» **What is expected**
In the records below, pick out all lines containing the word "ports".

» **Records shown**
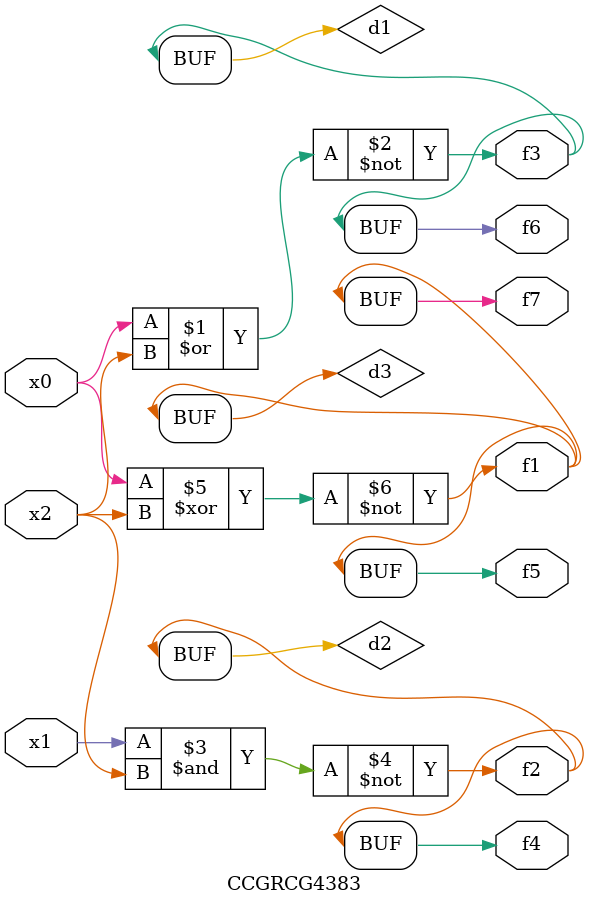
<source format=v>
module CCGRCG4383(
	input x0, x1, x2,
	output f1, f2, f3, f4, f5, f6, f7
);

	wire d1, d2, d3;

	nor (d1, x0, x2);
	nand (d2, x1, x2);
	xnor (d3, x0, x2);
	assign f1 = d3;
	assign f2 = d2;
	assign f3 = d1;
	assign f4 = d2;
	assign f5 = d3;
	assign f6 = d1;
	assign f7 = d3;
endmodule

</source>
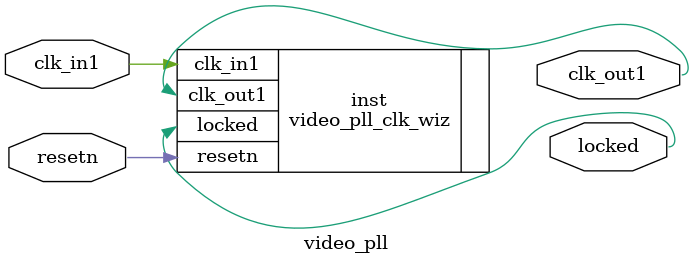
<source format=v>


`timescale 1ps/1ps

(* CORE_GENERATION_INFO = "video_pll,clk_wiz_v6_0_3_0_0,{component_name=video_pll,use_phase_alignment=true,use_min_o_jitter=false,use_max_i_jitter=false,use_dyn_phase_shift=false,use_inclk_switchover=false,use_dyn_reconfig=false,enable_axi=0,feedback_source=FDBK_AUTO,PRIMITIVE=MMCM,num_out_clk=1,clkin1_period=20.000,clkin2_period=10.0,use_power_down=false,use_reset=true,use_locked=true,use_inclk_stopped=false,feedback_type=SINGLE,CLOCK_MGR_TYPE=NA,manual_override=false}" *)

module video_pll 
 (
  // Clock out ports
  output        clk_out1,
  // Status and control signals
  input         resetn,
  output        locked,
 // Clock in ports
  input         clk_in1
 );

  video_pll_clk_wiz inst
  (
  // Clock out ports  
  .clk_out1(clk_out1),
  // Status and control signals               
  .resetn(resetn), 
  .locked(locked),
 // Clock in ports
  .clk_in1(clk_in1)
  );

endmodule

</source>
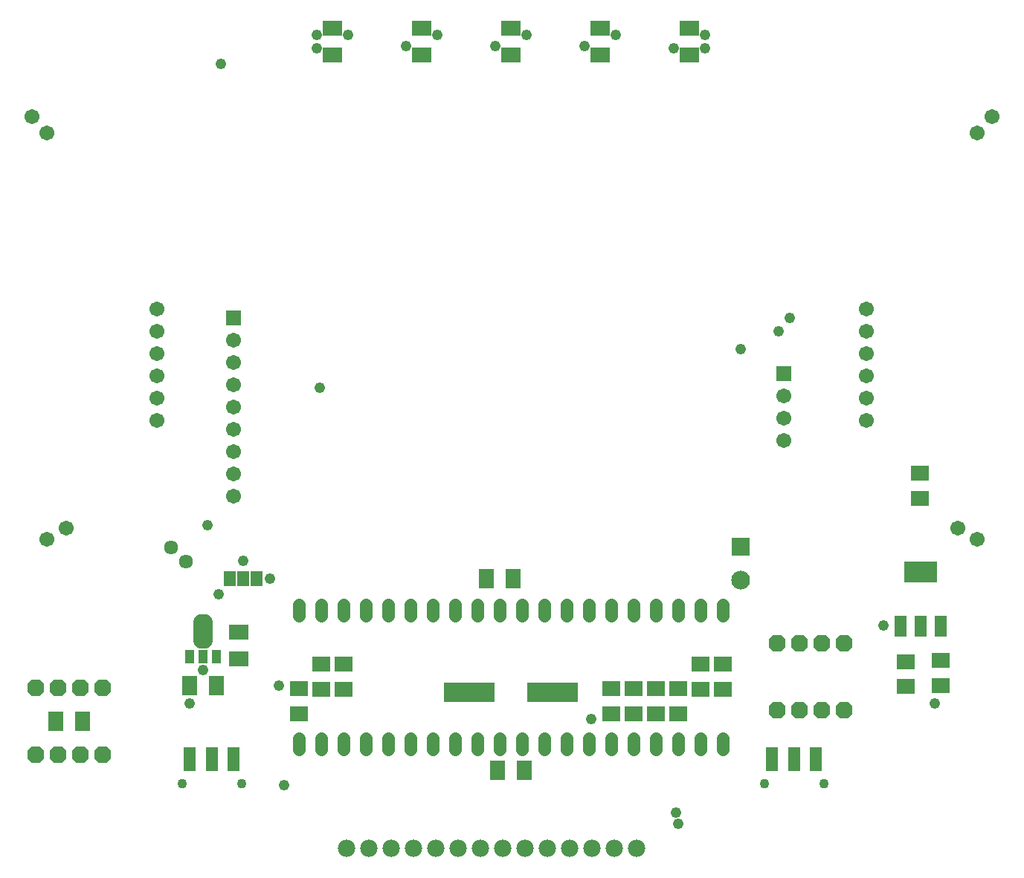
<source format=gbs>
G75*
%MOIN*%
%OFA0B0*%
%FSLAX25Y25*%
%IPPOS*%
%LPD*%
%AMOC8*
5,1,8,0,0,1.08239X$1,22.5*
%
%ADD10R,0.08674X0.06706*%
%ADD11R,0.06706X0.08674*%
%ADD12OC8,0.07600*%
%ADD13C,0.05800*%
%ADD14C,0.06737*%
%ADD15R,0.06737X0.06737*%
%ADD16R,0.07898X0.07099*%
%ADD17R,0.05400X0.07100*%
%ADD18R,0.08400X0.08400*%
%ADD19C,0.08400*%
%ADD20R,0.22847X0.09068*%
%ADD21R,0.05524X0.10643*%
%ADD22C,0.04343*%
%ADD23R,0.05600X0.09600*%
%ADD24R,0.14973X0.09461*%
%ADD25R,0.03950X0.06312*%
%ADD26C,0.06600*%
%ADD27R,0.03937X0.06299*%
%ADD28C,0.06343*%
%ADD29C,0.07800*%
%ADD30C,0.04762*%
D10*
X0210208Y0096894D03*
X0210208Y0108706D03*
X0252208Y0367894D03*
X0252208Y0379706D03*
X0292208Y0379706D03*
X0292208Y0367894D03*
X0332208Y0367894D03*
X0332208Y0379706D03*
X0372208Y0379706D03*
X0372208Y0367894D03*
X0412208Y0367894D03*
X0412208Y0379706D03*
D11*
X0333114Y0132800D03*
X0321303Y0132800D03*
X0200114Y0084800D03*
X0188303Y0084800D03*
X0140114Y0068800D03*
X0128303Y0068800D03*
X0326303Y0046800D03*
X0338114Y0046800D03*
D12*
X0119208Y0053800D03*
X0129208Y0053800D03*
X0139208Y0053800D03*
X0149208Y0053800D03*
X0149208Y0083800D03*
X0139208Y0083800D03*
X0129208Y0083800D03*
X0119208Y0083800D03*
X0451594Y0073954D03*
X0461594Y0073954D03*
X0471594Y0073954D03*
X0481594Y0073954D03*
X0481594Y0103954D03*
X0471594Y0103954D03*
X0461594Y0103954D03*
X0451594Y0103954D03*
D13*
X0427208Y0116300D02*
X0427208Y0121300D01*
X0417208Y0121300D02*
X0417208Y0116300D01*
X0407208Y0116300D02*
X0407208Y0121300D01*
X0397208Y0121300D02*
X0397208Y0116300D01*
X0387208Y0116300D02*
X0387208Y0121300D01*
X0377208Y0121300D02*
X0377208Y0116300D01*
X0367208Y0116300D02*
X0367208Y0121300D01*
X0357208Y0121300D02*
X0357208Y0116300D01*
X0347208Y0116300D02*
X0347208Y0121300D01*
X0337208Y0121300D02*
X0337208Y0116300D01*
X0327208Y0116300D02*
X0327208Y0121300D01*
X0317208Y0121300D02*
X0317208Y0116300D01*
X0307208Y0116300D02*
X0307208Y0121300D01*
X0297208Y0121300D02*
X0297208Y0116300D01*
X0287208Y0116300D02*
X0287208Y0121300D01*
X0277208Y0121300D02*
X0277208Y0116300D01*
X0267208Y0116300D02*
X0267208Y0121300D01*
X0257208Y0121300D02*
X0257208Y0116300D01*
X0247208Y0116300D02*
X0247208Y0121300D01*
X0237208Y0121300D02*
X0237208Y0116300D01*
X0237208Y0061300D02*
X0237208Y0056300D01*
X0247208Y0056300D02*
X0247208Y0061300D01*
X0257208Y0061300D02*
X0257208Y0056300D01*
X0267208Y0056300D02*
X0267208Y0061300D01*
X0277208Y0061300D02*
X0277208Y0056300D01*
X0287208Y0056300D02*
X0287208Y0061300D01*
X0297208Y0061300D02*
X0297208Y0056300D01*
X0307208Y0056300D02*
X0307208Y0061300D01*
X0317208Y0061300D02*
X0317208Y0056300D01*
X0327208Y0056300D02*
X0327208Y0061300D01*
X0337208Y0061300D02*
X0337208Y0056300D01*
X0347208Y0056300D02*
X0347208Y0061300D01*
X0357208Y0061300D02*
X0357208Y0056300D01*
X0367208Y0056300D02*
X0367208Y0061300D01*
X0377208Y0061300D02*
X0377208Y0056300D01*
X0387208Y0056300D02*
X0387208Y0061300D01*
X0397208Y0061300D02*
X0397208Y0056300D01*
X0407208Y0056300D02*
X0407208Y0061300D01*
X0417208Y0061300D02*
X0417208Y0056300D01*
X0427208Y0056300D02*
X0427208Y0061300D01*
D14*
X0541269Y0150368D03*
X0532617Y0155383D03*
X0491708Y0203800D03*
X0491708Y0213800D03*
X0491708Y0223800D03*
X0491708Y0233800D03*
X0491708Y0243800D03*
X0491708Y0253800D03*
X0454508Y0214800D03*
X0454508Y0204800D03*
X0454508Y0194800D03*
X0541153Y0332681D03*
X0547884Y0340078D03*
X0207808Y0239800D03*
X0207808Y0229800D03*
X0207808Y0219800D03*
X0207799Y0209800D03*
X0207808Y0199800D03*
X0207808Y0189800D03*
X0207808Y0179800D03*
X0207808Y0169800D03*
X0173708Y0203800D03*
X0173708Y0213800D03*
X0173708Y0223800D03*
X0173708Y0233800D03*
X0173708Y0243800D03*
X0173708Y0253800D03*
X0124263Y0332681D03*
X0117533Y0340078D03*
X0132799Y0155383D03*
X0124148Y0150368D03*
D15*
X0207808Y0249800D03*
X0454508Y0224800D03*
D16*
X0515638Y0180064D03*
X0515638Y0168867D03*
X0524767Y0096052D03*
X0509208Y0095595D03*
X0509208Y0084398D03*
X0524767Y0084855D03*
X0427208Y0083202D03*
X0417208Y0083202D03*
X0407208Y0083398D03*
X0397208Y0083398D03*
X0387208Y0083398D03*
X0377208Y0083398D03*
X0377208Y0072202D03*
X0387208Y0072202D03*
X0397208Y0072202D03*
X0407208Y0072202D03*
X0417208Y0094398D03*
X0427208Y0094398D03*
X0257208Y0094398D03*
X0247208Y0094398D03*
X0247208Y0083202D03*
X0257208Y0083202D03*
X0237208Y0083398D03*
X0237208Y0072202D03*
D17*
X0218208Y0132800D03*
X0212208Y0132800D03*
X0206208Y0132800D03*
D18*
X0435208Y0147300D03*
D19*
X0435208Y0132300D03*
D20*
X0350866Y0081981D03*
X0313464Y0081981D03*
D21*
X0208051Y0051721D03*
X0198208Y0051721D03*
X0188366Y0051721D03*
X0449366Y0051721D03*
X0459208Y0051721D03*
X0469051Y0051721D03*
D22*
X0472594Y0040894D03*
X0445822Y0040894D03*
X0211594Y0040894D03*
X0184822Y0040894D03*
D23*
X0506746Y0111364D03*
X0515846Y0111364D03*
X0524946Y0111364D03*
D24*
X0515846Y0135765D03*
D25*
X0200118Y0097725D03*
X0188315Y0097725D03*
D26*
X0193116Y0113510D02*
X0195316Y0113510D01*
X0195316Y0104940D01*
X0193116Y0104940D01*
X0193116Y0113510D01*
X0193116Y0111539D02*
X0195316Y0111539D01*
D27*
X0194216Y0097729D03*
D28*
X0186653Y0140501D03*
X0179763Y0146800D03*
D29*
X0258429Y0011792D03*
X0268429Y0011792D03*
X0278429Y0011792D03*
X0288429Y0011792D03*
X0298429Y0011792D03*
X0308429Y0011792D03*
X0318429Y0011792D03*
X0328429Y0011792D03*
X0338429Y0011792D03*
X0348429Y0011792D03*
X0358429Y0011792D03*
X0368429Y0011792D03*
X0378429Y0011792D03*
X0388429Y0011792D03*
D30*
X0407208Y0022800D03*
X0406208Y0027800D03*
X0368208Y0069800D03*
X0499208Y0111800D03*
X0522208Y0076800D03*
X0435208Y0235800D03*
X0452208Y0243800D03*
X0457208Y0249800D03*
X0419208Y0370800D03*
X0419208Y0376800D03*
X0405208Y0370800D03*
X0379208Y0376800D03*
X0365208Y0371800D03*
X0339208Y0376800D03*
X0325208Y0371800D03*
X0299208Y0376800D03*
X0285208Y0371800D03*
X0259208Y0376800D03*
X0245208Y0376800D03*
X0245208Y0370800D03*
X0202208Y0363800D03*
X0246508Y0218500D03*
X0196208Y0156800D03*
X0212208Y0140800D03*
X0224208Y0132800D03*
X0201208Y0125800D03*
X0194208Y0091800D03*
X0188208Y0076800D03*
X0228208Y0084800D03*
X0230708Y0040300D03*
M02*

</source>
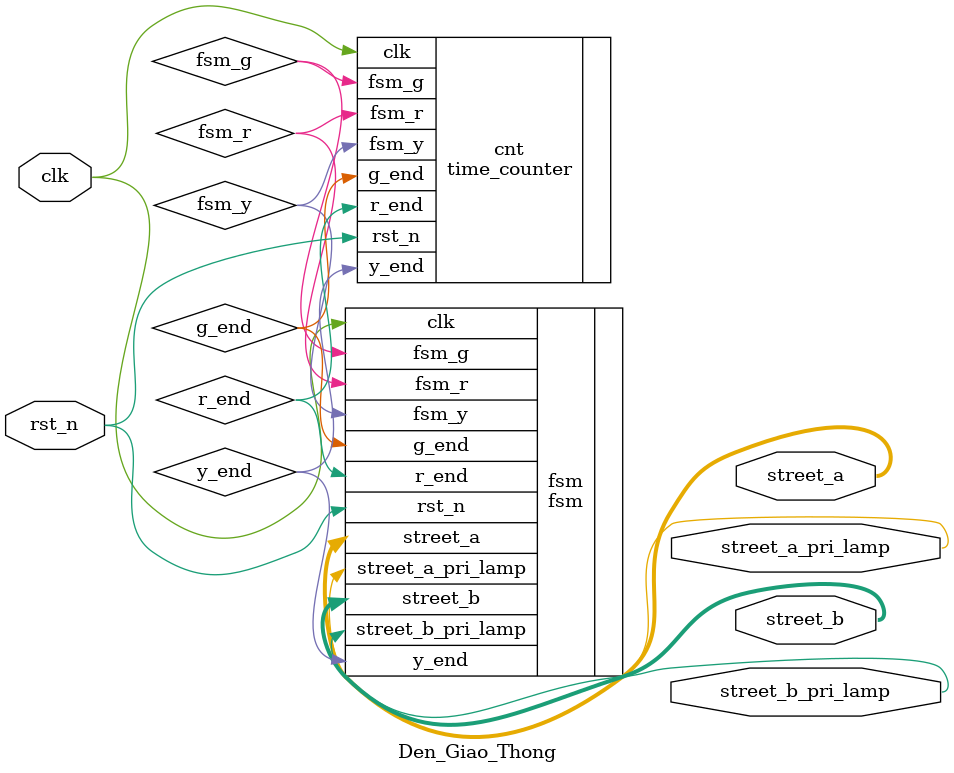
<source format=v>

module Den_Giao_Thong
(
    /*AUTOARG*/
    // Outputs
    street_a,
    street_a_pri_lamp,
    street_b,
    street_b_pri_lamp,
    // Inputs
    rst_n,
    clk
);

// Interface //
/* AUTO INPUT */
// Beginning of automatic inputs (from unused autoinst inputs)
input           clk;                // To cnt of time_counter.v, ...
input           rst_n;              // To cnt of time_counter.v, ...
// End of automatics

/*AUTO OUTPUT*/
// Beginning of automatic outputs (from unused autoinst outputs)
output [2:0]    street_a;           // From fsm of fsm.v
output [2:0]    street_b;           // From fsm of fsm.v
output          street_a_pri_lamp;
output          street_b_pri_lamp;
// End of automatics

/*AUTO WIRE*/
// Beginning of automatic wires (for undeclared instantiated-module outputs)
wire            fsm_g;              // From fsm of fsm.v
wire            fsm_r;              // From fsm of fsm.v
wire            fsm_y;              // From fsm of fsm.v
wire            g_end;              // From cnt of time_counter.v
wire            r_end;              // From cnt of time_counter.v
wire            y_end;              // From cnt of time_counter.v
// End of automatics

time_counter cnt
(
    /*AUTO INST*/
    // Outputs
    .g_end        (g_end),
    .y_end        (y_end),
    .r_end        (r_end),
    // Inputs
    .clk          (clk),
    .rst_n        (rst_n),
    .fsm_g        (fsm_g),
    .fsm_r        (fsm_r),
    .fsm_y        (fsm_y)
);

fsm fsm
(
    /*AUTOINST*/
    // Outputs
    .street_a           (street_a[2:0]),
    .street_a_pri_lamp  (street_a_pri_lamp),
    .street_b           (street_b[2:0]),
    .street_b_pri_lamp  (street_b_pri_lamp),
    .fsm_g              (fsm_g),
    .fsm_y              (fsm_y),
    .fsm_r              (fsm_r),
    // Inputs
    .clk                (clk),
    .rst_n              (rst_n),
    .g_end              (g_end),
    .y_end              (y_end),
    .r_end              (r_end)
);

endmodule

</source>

» **Your response**
  // Clock out ports
 // Clock in ports
  // Clock out ports  
 // Clock in ports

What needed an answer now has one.